Jau - - genau die Alternative hab ich gesucht - nimmt keinen Platz weg und das Rad steht.

Danke für die (meist) kostruktiven antworten.


----------



## Sentence (10. August 2007)

tag auch..
ja, die Frage nach der saugbarkeit von Flos Teppich wollt ich auch stellen ;o)

aber zum Thema Seitenständer für Montage an den Schnellspanner..
lass das mal lieber stecken.. nen Kumpel von mir wollte auch unbedingt einen und hat ihn auch voller Enthusiasmus montiert.
Das Resultat:
tierische Kopfschmerzen, weil er beim Antreten über den lenker abgestiegen ist.
der Schnellspanner konnte den Ständer und die Achse ncihtmehr so kräftig anziehen und langsam hatte sich die Hinterachse gelöst.
beim kräftigen lostreten (jaaaa... da haben stilecht einige Mädels zugegukt) gabs dann den Gau und das Hinterrad sprang aus der Öse.
Nun hat er ne verbogene Steckachse und nen kaputten Helm, unschöne blaue Flecken und Schürfwunden..
vom Spott seiner Begleitung under der Mädels ganz zu schweigen..

Überflüssig zu erwähnen dass der Ständer den Weitwurfwettbewerb gewonnen hat..

kann neben dem Aussehen auch nur dazu raten nen Montageständer zu verwenden...
lieber nen paar Kratzer als dauernd ne neue Achse oder so Späße...


----------



## tokessa (10. August 2007)

Mountainbike + Ständer no go niemals und im Leben nicht.


----------



## MTB-News.de




----------



## funandi (10. August 2007)

Ständer am MTB ist wie Klorolle auf der Heckablage


----------



## rumblefish (10. August 2007)

Oder wie ein Formel1 Wagen mit Dachgepäckträger


----------



## mqp (11. August 2007)

Sieht so ******* aus, daß ichs schon wieder cool finde.
Ein Kumpel von mir hat auch nen Ständer an seinem Uraltbike.Wenn unsere Fullys lässig irgendwo angelehnt sind, steht seins auf dem Ständer.
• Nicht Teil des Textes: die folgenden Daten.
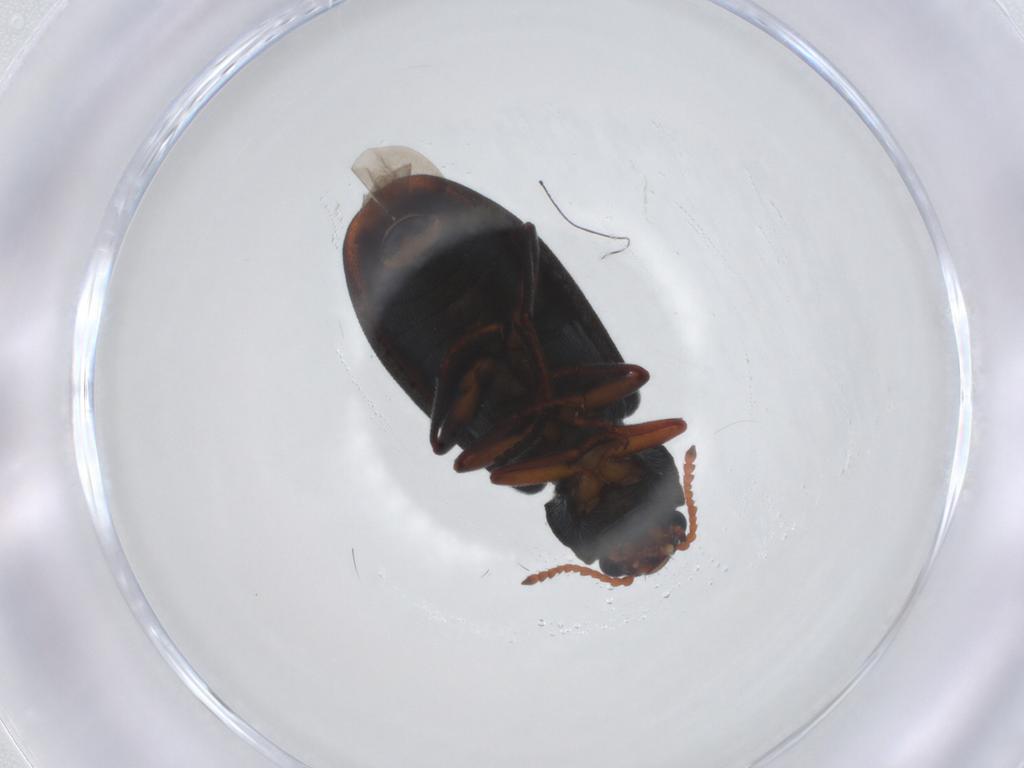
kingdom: Animalia
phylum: Arthropoda
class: Insecta
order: Coleoptera
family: Melyridae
Hat schon was, finde ich.
Gruß
Martin


----------



## Single-Trail (11. August 2007)

ist das überhaupt ein Teppichboden bei Flo...
sieht eher nach PVC aus finde ich...

zum Thema Ständer: lass es lieber, es ist wirklich gefährlich und sieht noch dazu sch**** aus...
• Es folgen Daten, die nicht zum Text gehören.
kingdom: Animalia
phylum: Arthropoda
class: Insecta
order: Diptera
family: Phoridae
Die Idee mit den Ständer für die Wohnung ist wirklich gut dann gibts auch keine zerkratzten Möbel vom anlehnen (sollte ich mir auch mal zulegen) 

...gruß, Martin


----------



## Yossarian (11. August 2007)

Hmm, das total verschlammte Bike auf den Teppich neben das Bett stellen?
Das ist Forums-Hardcore-Preis verdächtig.


----------



## FloImSchnee (12. August 2007)

Single-Trail schrieb:


> ist das überhaupt ein Teppichboden bei Flo...
> sieht eher nach PVC aus finde ich...


So ist es -- weiß nicht, wo man da auf dem Foto einen Teppichboden sehen will...


----------



## tom23" (12. August 2007)

oh, dann bittet "man" natürlich vielmals um Verzeihung, Pünktchen Pünktchen Pünktchen


----------



## CoreTec (12. August 2007)

Yossarian schrieb:


> Hmm, das total verschlammte Bike auf den Teppich neben das Bett stellen?
> Das ist Forums-Hardcore-Preis verdächtig.
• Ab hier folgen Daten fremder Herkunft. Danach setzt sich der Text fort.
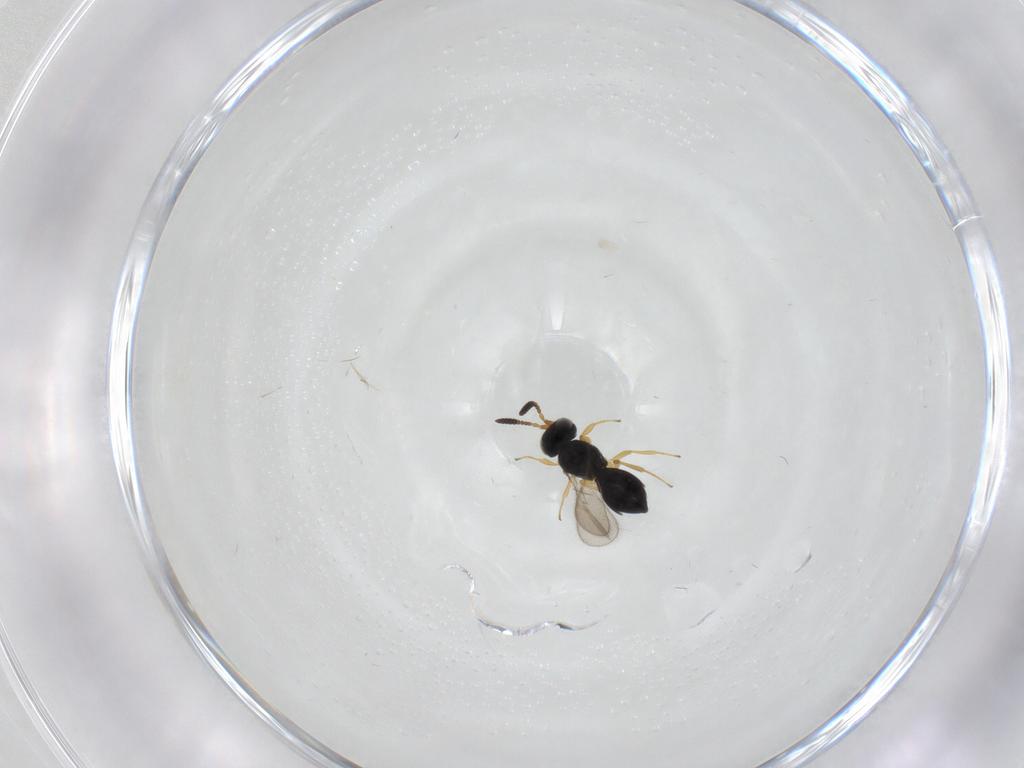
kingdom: Animalia
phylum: Arthropoda
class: Insecta
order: Hymenoptera
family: Scelionidae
...wirklich? Meine hängen verdreckt an der Wand über dem Bett. Kratzt nur manchmal unter der Bettdecke  

Und zum Thema Garage: Man kann auch vor dem Regal in die Decke zwei Anker bohren, Kette mit gummierten Haken dran und fertig. So als Idee...


----------



## Yossarian (12. August 2007)

CoreTec schrieb:


> ...wirklich? Meine hängen verdreckt an der Wand über dem Bett. Kratzt nur manchmal unter der Bettdecke



Bei dir kein Problem. Deine Gummipuppe beschwert sich ja nicht.


----------



## CoreTec (12. August 2007)

Yossarian schrieb:


> Bei dir kein Problem. Deine Gummipuppe beschwert sich ja nicht.



Wieso sollte sie auch? Hat ja das nette Turmzimmer mit dem schönen Ausblick ganz für sich allein, wenn sie mal ungestört sein möchte und "frische Luft schnappen" muss.


----------



## MTB-News.de




----------



## 305er (30. Oktober 2016)

Vielleicht mal dran gedacht das manche um nen ständer nicht Drumherum kommen?

Ein Beispiel von vielen :
Kinderfahrrad-Anhänger. Ohne ständer wirst den nicht mehr dran machen können


----------



## xyzHero (30. Oktober 2016)

Das grenzt ja an Nekrophilie hier.


----------